**Exercise input:**

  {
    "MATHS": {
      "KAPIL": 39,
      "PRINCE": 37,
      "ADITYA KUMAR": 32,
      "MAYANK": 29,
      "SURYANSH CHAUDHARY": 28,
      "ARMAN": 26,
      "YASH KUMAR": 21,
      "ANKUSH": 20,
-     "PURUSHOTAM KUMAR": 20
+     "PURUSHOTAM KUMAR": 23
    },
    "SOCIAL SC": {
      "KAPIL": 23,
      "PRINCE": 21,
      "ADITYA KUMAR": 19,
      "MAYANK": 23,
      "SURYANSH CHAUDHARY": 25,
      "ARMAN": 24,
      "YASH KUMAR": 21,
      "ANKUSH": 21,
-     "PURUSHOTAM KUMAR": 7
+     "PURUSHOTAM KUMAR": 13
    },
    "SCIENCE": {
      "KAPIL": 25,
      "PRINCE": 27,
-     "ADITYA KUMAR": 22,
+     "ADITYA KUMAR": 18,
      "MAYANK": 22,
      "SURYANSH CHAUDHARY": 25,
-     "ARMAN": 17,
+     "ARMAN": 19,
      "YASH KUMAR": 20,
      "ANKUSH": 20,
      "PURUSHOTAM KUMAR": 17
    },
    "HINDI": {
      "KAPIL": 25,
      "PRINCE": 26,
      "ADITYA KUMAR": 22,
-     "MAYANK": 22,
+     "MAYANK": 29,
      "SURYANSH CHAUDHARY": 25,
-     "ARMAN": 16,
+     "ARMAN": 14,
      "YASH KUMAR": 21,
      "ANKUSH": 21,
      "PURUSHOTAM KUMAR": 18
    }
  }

**Your goal:**
Your task is to copy every line in the entries that holds the string "ADITYA".

**Solution for this exercise:**
      "ADITYA KUMAR": 32,
      "ADITYA KUMAR": 19,
-     "ADITYA KUMAR": 22,
+     "ADITYA KUMAR": 18,
      "ADITYA KUMAR": 22,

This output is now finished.